### Bloc de texte
◇ ◇ ◇

Pourtant, au-delà des pistes et des ciels, Omega a aussi conquis le grand écran. Depuis 1995, avec GoldenEye, le plus célèbre des agents secrets, James Bond, porte une Seamaster. Ce choix n’est pas anodin : la montre incarne à la fois la sophistication, l’aventure et la rigueur britannique. Dans Mourir peut attendre, l’agent 007 arbore une Seamaster Diver 300M Edition 007.Pour Spectre (2015), Omega crée un modèle sur mesure, la Seamaster 300 Spectre Limited Edition, éditée à 7 007 exemplaires. Dans Casino Royale (2006), Daniel Craig alterne entre deux modèles : la Seamaster Diver 300M Co-Axial et la Planet Ocean 600M Co-Axial. Selon la maison : « OMEGA et Bond forcent le respect par leur bon goût, leur esprit d’aventure et leur fiabilité. Ces deux-là étaient faits pour s’entendre. »

Depuis près de trois décennies, chaque film de la saga donne naissance à une montre exclusive. Ainsi, la marque ne se contente pas d’un partenariat commercial : elle crée un lien entre la fiction et la réalité, entre élégance et action. Par ailleurs, Daniel Craig n’est pas le seul ambassadeur d’Omega : George ClooneyCindy CrawfordNicole Kidman et Michael Schumacher et bien d’autres incarnent ou ont incarné ses valeurs.

La conquête de la Lune

De la mer à l’espace, il n’y a qu’un pas. Dès 1965, la NASA choisit la Speedmaster comme chronographe officiel pour ses missions. Testée dans des conditions extrêmes — vide, chaleur, froid, accélérations —, la montre sort vainqueur de toutes les épreuves.

◇ ◇ ◇

### Données fournies
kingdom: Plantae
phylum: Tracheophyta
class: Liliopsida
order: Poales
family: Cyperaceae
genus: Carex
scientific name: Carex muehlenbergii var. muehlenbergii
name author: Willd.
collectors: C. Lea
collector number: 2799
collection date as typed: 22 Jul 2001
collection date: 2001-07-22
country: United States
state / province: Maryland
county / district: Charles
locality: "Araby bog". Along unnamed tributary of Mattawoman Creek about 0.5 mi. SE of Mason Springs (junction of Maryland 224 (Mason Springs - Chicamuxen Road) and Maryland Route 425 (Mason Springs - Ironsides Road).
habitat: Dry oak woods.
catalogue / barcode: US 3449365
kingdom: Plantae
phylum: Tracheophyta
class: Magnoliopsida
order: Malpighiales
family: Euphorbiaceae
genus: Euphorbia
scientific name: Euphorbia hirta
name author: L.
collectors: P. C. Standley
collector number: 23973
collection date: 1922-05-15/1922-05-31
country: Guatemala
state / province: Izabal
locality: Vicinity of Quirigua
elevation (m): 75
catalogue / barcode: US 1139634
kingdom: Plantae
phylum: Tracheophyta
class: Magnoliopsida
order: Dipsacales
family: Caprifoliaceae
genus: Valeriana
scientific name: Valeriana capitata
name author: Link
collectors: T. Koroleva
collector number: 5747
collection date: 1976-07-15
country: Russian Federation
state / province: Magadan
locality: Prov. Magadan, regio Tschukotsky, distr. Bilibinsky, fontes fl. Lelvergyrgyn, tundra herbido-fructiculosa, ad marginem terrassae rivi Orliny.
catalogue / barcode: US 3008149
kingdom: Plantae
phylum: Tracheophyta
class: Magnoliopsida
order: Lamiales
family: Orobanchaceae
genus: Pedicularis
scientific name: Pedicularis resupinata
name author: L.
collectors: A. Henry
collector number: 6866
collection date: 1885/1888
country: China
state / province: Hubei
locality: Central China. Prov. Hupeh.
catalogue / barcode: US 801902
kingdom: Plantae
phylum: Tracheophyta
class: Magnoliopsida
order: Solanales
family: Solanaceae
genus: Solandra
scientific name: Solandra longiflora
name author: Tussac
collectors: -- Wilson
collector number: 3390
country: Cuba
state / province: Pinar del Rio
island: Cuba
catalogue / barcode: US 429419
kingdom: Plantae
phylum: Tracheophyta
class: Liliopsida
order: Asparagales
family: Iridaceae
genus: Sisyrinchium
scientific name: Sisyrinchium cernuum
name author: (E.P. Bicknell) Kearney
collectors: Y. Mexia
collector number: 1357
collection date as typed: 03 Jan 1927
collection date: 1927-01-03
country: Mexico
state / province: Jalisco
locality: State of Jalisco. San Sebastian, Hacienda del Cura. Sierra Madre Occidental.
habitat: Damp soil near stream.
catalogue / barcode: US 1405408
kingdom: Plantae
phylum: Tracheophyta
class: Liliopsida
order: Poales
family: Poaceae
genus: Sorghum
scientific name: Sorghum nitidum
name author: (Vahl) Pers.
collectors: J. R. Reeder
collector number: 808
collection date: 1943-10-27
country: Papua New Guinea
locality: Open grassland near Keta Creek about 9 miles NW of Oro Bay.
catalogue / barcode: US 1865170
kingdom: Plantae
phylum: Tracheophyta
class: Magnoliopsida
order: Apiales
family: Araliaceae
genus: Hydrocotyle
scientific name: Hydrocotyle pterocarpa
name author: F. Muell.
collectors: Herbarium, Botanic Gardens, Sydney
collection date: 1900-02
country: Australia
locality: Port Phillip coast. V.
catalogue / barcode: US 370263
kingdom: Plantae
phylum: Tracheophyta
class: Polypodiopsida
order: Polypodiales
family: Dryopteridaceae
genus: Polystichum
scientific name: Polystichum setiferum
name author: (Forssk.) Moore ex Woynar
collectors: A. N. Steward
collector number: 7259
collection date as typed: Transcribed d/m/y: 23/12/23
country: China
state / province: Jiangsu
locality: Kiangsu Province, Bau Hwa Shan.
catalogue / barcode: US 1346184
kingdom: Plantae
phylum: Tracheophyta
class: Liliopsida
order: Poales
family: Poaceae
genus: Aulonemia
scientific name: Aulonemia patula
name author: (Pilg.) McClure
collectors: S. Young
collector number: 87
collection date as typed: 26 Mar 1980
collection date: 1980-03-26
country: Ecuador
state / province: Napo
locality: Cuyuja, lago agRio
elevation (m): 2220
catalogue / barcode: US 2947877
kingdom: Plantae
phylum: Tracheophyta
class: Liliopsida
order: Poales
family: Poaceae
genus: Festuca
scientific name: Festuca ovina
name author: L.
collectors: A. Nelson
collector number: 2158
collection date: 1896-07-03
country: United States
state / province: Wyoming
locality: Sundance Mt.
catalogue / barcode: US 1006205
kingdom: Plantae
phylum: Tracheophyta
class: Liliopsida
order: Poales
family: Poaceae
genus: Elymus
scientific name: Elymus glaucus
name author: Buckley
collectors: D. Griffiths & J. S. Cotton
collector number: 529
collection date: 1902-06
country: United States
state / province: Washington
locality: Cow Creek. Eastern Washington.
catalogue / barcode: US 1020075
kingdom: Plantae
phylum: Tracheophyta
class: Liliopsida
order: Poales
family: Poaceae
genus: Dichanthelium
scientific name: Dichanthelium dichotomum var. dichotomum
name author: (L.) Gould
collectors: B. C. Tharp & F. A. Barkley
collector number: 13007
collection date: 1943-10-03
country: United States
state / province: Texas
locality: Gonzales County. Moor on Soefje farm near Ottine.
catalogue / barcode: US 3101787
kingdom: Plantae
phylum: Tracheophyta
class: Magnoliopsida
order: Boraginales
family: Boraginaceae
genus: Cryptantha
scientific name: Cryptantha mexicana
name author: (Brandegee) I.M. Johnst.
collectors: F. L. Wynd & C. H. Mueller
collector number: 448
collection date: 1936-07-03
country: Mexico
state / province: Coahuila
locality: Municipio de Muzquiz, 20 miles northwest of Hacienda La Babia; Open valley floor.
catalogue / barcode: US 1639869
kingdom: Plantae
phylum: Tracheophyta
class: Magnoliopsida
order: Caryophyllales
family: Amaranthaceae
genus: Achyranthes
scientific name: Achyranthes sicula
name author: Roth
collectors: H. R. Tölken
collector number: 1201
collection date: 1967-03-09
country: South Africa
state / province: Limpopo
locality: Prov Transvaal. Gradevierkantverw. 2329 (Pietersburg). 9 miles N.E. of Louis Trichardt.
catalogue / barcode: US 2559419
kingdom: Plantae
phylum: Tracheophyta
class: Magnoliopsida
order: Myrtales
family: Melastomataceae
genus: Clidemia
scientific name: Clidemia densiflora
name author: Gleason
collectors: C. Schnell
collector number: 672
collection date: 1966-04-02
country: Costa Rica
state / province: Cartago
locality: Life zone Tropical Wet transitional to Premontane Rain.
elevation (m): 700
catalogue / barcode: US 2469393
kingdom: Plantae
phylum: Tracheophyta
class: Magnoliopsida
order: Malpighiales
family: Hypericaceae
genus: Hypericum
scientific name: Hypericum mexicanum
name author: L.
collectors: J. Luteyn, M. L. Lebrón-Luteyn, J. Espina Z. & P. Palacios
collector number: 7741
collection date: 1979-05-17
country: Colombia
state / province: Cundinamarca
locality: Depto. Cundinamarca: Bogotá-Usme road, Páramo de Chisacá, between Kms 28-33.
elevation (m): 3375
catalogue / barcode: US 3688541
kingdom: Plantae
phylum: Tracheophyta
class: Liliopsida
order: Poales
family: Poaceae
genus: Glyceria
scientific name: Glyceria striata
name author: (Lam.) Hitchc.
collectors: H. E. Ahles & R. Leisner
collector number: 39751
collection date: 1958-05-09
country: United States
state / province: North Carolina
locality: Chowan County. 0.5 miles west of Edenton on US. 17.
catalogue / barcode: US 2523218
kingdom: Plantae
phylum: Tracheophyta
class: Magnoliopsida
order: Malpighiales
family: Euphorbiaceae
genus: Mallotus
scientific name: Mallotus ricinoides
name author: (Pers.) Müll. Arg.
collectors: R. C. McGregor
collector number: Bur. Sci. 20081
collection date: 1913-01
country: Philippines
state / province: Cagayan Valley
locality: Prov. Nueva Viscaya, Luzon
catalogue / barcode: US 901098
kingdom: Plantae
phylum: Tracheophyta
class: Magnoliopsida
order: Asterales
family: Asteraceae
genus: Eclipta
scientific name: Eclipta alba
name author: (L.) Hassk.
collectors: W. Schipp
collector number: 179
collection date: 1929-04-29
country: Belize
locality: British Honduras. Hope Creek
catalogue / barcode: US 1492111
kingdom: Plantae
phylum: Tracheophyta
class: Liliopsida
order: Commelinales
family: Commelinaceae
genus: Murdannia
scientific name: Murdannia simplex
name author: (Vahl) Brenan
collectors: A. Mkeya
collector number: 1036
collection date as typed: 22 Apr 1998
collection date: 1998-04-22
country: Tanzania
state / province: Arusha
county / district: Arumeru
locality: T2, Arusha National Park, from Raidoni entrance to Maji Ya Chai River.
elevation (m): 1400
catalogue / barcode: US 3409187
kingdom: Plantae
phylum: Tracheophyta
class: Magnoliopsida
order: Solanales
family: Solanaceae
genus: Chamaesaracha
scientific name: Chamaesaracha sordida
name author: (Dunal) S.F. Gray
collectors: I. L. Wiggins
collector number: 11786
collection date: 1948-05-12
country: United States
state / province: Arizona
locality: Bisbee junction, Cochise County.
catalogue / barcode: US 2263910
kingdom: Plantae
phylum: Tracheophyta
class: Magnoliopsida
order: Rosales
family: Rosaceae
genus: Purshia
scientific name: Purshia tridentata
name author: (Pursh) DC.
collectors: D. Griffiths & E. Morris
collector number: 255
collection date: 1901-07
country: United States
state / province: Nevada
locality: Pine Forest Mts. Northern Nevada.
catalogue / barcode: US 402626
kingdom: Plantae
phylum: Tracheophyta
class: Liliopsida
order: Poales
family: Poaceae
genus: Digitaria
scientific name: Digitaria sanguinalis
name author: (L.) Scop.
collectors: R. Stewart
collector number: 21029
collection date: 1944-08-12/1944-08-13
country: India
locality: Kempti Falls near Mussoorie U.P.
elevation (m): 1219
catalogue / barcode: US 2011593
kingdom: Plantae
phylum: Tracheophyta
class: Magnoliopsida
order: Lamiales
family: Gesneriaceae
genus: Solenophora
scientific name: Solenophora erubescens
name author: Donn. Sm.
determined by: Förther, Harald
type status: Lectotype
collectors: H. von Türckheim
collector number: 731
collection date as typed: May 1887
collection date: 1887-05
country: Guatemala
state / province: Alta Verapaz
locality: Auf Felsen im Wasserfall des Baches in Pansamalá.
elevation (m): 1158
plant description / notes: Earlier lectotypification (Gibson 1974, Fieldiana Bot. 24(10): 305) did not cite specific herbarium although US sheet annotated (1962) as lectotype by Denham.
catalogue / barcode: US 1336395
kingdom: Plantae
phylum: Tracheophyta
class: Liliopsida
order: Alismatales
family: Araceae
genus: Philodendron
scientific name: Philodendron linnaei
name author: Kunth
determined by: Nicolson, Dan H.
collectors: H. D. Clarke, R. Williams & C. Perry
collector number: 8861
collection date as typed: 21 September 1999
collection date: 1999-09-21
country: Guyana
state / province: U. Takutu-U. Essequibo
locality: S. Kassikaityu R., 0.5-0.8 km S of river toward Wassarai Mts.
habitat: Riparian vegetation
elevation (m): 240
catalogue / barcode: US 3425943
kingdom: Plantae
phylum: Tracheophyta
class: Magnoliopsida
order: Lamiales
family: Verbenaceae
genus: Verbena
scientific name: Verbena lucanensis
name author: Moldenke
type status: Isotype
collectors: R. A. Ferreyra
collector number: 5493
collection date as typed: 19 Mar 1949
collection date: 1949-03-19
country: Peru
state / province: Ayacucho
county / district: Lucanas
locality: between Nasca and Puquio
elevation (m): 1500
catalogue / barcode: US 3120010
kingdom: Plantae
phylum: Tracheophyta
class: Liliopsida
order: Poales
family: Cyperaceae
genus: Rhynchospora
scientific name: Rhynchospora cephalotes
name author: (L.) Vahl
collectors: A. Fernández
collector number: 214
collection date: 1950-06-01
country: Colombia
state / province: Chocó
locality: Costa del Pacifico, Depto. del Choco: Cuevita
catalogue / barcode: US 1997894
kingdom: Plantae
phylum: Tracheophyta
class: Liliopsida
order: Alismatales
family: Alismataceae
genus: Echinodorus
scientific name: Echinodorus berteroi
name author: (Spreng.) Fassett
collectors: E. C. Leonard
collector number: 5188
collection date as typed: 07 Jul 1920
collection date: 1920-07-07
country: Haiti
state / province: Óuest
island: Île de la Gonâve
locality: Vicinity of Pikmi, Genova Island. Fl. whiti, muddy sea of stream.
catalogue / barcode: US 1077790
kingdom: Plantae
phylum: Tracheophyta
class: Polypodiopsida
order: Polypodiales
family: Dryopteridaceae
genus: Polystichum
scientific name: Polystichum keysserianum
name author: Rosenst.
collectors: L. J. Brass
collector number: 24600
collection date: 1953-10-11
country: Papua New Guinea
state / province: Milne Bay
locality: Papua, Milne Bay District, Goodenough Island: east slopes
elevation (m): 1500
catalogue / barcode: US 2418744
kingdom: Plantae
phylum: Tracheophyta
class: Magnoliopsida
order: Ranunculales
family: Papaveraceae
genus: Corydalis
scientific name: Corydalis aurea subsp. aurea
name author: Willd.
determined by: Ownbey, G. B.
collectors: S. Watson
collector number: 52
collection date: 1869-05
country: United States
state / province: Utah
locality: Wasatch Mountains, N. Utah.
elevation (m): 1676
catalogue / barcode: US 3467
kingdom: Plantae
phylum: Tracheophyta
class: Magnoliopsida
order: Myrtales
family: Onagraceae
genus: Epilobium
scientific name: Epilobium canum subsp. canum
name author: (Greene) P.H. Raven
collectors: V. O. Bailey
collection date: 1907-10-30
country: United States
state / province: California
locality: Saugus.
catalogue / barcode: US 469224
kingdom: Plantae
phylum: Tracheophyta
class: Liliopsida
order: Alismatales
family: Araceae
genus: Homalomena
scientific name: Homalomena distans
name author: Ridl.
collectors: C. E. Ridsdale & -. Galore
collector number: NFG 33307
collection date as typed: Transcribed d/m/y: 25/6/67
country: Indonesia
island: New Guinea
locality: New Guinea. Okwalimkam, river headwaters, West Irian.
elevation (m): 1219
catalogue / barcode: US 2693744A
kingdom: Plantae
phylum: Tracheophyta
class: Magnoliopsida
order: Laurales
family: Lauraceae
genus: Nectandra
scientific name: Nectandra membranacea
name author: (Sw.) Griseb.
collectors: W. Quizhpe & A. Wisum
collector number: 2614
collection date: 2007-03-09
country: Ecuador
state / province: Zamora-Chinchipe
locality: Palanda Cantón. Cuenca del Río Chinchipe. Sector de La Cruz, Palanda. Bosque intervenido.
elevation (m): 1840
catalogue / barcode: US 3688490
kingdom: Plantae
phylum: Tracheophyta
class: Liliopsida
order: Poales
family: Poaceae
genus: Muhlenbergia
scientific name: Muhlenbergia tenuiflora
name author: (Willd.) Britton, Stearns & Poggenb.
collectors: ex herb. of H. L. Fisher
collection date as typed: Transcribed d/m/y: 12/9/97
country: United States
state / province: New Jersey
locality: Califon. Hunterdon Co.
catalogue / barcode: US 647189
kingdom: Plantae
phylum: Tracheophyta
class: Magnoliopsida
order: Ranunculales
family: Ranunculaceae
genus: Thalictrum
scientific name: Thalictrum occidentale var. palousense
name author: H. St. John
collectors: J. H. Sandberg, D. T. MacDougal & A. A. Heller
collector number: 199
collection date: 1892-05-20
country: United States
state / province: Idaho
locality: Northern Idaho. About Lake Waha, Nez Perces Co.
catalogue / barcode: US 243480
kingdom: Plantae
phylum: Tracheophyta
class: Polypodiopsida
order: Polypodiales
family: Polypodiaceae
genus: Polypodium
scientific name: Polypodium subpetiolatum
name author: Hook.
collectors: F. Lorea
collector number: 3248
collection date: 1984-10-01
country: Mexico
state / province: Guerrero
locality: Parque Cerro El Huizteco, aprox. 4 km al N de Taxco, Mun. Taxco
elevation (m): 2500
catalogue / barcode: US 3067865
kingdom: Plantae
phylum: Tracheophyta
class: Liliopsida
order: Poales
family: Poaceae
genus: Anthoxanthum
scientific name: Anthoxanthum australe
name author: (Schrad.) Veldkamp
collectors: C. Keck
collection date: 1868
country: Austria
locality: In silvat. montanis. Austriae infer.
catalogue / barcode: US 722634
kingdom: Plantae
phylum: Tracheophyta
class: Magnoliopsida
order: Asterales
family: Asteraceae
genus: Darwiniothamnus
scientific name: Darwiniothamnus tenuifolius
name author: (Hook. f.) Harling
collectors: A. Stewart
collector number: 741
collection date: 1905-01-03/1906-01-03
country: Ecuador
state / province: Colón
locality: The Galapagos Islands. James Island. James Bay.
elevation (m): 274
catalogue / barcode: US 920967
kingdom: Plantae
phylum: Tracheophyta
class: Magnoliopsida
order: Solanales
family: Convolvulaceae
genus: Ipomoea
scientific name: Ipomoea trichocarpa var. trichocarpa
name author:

◇ ◇ ◇

### Consigne
Dans le texte sur Omega, reprenez le passage commençant par « Depuis près de » et se terminant par « toutes les épreuves. », en remplaçant « Speedmaster » par « Seamaster ».

### Tâche réalisée
Depuis près de trois décennies, chaque film de la saga donne naissance à une montre exclusive. Ainsi, la marque ne se contente pas d’un partenariat commercial : elle crée un lien entre la fiction et la réalité, entre élégance et action. Par ailleurs, Daniel Craig n’est pas le seul ambassadeur d’Omega : George ClooneyCindy CrawfordNicole Kidman et Michael Schumacher et bien d’autres incarnent ou ont incarné ses valeurs.

La conquête de la Lune

De la mer à l’espace, il n’y a qu’un pas. Dès 1965, la NASA choisit la Seamaster comme chronographe officiel pour ses missions. Testée dans des conditions extrêmes — vide, chaleur, froid, accélérations —, la montre sort vainqueur de toutes les épreuves.